Introduction
First of all, this might be more of a skill issue than a real problem, but I want to share my experience with these tools.
As an active user of 𝕏 (sometimes way more than I should and would like to) and an “enthusiastic indie hacker,” I frequently hear phrases like ‘move fast and break things.’
Vibe Coding
It is common to use AI tools like Cursor to speed up all this “Fail fast, fix fast” in the development process. With things like “Vibe Coding” gaining adoption even among people who have never opened a terminal before, which is exciting.
The problem is, at least until now, these tools have limitations, and the bigger your codebase gets, the clearer those limitations become. Eventually, you will have to step in, debug, refactor, and clean up the mess. The problem? You didn’t write that code, nor did another developer, it was a machine. Sometimes I catch myself spending more time fixing these things (not to mention the time spent prompting the AI to generate the broken version) than writing it myself.
Code review was never an easy thing. It is not your code; the logic hasn’t come from your mind, even reviewing code that came from my own mind is tough sometimes, imagine from others’ minds. But AI-generated code (huge amounts of it), oh boy… it hits differently.
The slop generated by AI
Sometimes the AI is like an overconfident but inexperienced developer who writes something that works but makes you question every decision. The structure is often convoluted, abstractions are misplaced, and sometimes, the logic just doesn’t make sense. And yet, there it is, shiny, well-indented, and ready to betray you at runtime.
AI is here to stay, and it’s only going to get better. But for now, using it without caution can be a trap.
Your brain has a context window too.
All those overcomplicated structures can consume a lot of time to debug them; it takes time just to assimilate them. It is like your brain has a “context window”, where you can hold just a limited amount of information, as discussed in Cognitive load is what matters. And when you are working with AI-generated code, it often feels like someone just dumped 30,000 tokens of spaghetti into your project and left you to untangle it.

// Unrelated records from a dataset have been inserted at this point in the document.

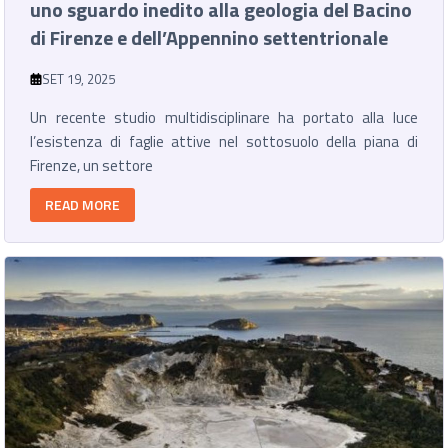
uno sguardo inedito alla geologia del Bacino
di Firenze e dell’Appennino settentrionale
SET 19, 2025
Un recente studio multidisciplinare ha portato alla luce
l’esistenza di faglie attive nel sottosuolo della piana di
Firenze, un settore
READ MORE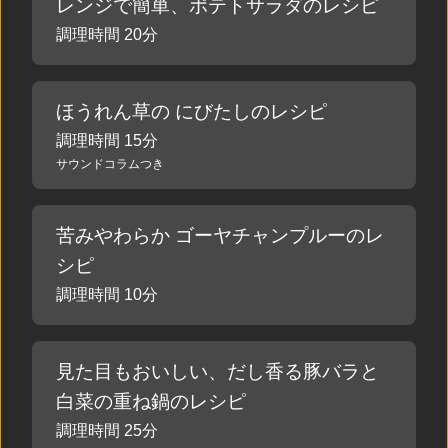
レンジで簡単、ポテトサラダのレシピ
調理時間 20分
ほうれん草の にびたしのレシピ
調理時間 15分
サウンドコラムつき
苦みやわらか ゴーヤチャンプルーのレ
シピ
調理時間 10分
見た目もおいしい、だし香る豚バラと
白菜の重ね鍋のレシピ
調理時間 25分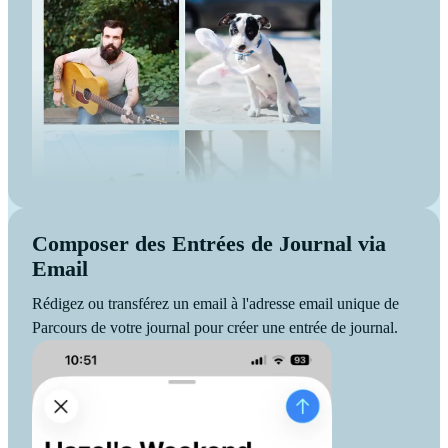
Composer des Entrées de Journal via
Email
Rédigez ou transférez un email à l'adresse email unique de
Parcours de votre journal pour créer une entrée de journal.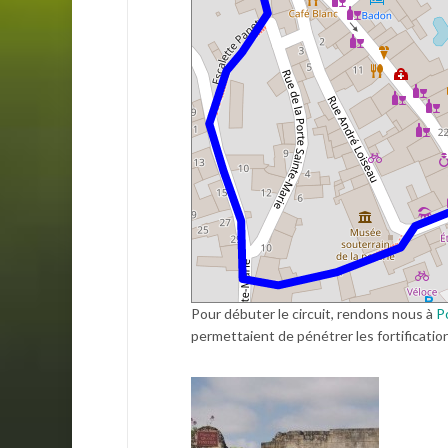
Pour débuter le circuit, rendons nous à
P
permettaient de pénétrer les fortifications.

You end up spending more mental energy trying to understand what’s happening than actually solving the problem.
The Hidden Cost of AI Assistance
As someone who used AI a lot but is now trying to avoid those assistances, getting back to actually coding and searching just like in the “old days”. Sometimes, it feels like you are re-learning how to code again. You get so used to these tools that you don’t want to actually think through anymore, or search for things, making you lazy.
I think one of the most important skills for a developer isn’t coding, it’s searching. Developers are professional Google users. Knowing how to search, where to look, and which Stack Overflow answer to trust is an essential skill.
If you start relying too much on AI to hand you answers, you lose that muscle memory. Worse, you stop questioning things. Instead of understanding why something works, you just accept it because GPT said so.
Sometimes, writing the code yourself is just…faster and better
Doing the “artisanal” job of actually coding stuff, can be more enjoyable (in the present and the long run, reviewing the code), more productive, and faster than vibe coding. The amount of stress “whipping” GPT to give you the right answer, can be more than just Googling it.
So what’s the right approach? Balance. Use AI for the boring stuff, the repetitive tasks, and the scaffolding. But don’t be afraid to get your hands dirty with the complex, unique parts of your application.
After all, that’s what makes programming fun. And isn’t that why we got into this in the first place?